Many years later, Travers told his story in an interview with sportswriter Red Smith. He recalled being asked to round up "as many fellows as I could find" to play for the Tigers. Travers claims to have gone to the corner of 23rd and Columbia in Philadelphia where "a bunch of fellows were standing around the corner." That "bunch of fellows" became the Detroit Tigers for a day.

When asked about his performance on the mound, Travers told Smith that he threw "slow curves" that day, because the A's were not used to them, and because manager Hughie Jennings told Travers not to throw any fastballs as he "was afraid I might get killed."

Travers later entered the Society of Jesus, also known as the Jesuits, and was ordained as a Catholic priest in 1926. He is the only priest to have played major league baseball. Travers taught at St. Francis Xavier High School in Manhattan and was later named Dean of Men at St. Joseph College. From 1943 to 1968, he taught Spanish and religion at Saint Joseph's Preparatory School in Philadelphia.

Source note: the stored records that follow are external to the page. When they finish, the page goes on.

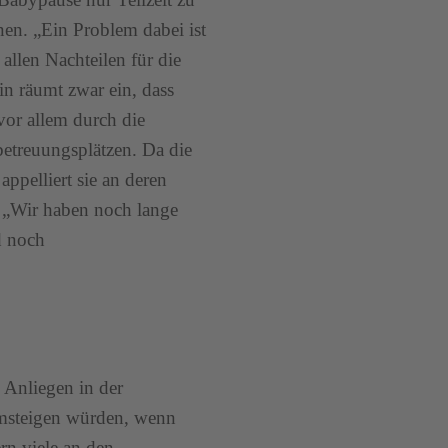
en. „Ein Problem dabei ist
allen Nachteilen für die
tin räumt zwar ein, dass
 vor allem durch die
etreuungsplätzen. Da die
appelliert sie an deren
. „Wir haben noch lange
d noch
 Anliegen in der
 umsteigen würden, wenn
ern viele an den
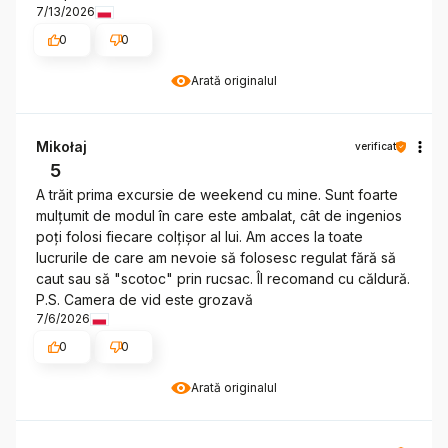
7/13/2026
0
0
Arată originalul
Mikołaj
verificat
5
A trăit prima excursie de weekend cu mine. Sunt foarte
mulțumit de modul în care este ambalat, cât de ingenios
poți folosi fiecare colțișor al lui. Am acces la toate
lucrurile de care am nevoie să folosesc regulat fără să
caut sau să "scotoc" prin rucsac. Îl recomand cu căldură.
P.S. Camera de vid este grozavă
7/6/2026
0
0
Arată originalul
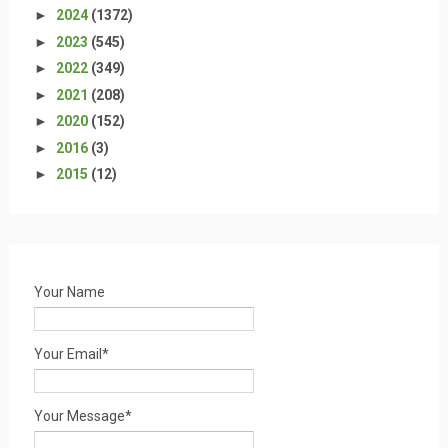
►
2024
(1372)
►
2023
(545)
►
2022
(349)
►
2021
(208)
►
2020
(152)
►
2016
(3)
►
2015
(12)
Your Name
Your Email*
Your Message*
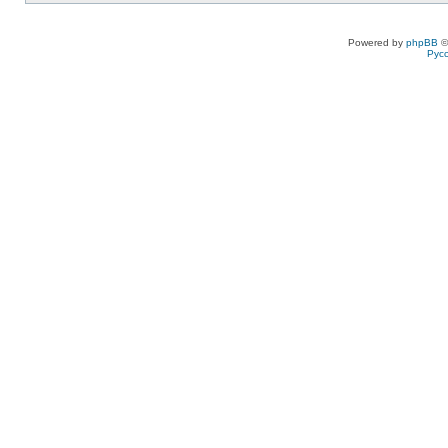
Powered by
phpBB
©
Рус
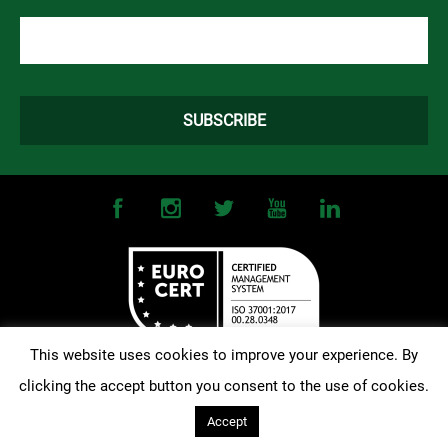
This website uses cookies to improve your experience. By
clicking the accept button you consent to the use of cookies.
©
2026
OMONOIA FC. All Rights Reserved |
Terms and Conditions
|
Privacy Policy
| Designed and Developed by
Techlink
Accept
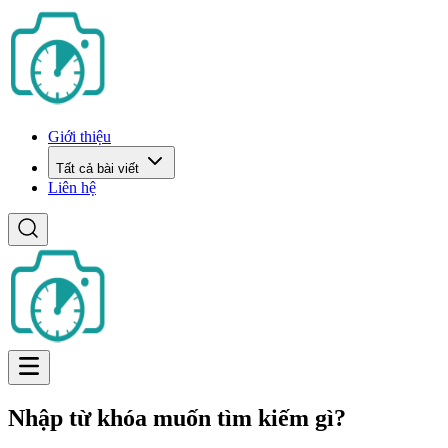
Giới thiệu
Tất cả bài viết
Liên hệ
Nhập từ khóa muốn tìm kiếm gì?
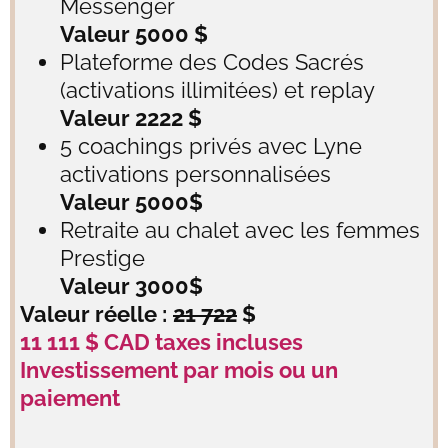
Messenger
Valeur 5000 $
Plateforme des Codes Sacrés
(activations illimitées) et replay
Valeur 2222 $
5 coachings privés avec Lyne
activations personnalisées
Valeur 5000$
Retraite au chalet avec les femmes
Prestige
Valeur 3000$
Valeur réelle :
21 722
$
11 111 $ CAD taxes incluses
Investissement par mois ou un
paiement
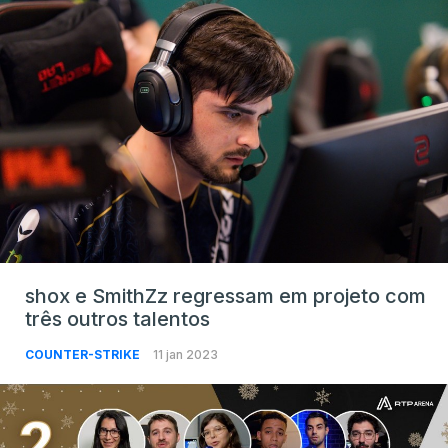
shox e SmithZz regressam em projeto com
três outros talentos
COUNTER-STRIKE
11 jan 2023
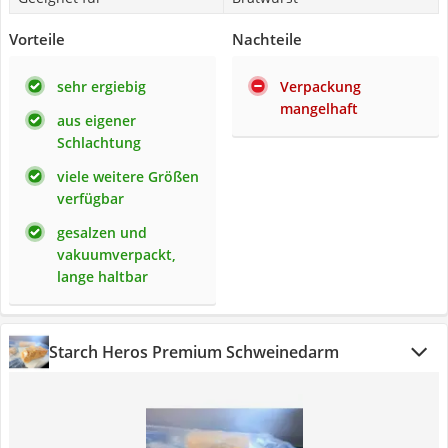
Vorteile
Nachteile
sehr ergiebig
Verpackung
mangelhaft
aus eigener
Schlachtung
viele weitere Größen
verfügbar
gesalzen und
vakuumverpackt,
lange haltbar
‎Starch Heros Premium Schweinedarm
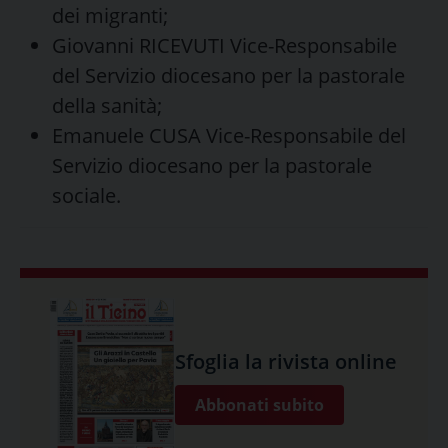
dei migranti;
Giovanni RICEVUTI Vice-Responsabile
del Servizio diocesano per la pastorale
della sanità;
Emanuele CUSA Vice-Responsabile del
Servizio diocesano per la pastorale
sociale.
Sfoglia la rivista online
Abbonati subito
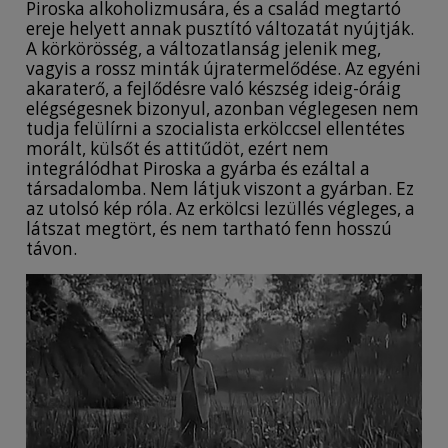
Piroska alkoholizmusára, és a család megtartó
ereje helyett annak pusztító változatát nyújtják.
A körkörösség, a változatlanság jelenik meg,
vagyis a rossz minták újratermelődése. Az egyéni
akaraterő, a fejlődésre való készség ideig-óráig
elégségesnek bizonyul, azonban véglegesen nem
tudja felülírni a szocialista erkölccsel ellentétes
morált, külsőt és attitűdöt, ezért nem
integrálódhat Piroska a gyárba és ezáltal a
társadalomba. Nem látjuk viszont a gyárban. Ez
az utolsó kép róla. Az erkölcsi lezüllés végleges, a
látszat megtört, és nem tartható fenn hosszú
távon.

Travers lived in Philadelphia, Pennsylvania, for almost all of his life. He died at Misericordia Hospital in 1968 at age 75.

==Hap Ward==

Joseph Nichols "Hap" Ward (November 15, 1885 – September 13, 1979) played in right field for the replacement Tigers on May 18, 1912. He was born on November 15, 1885, in Leesburg, New Jersey. He had no hits in three plate appearances, struck out twice, and was caught stealing once. Defensively, he had two putouts and no errors in two chances. He died at age 93 in 1979 in Elmer, New Jersey.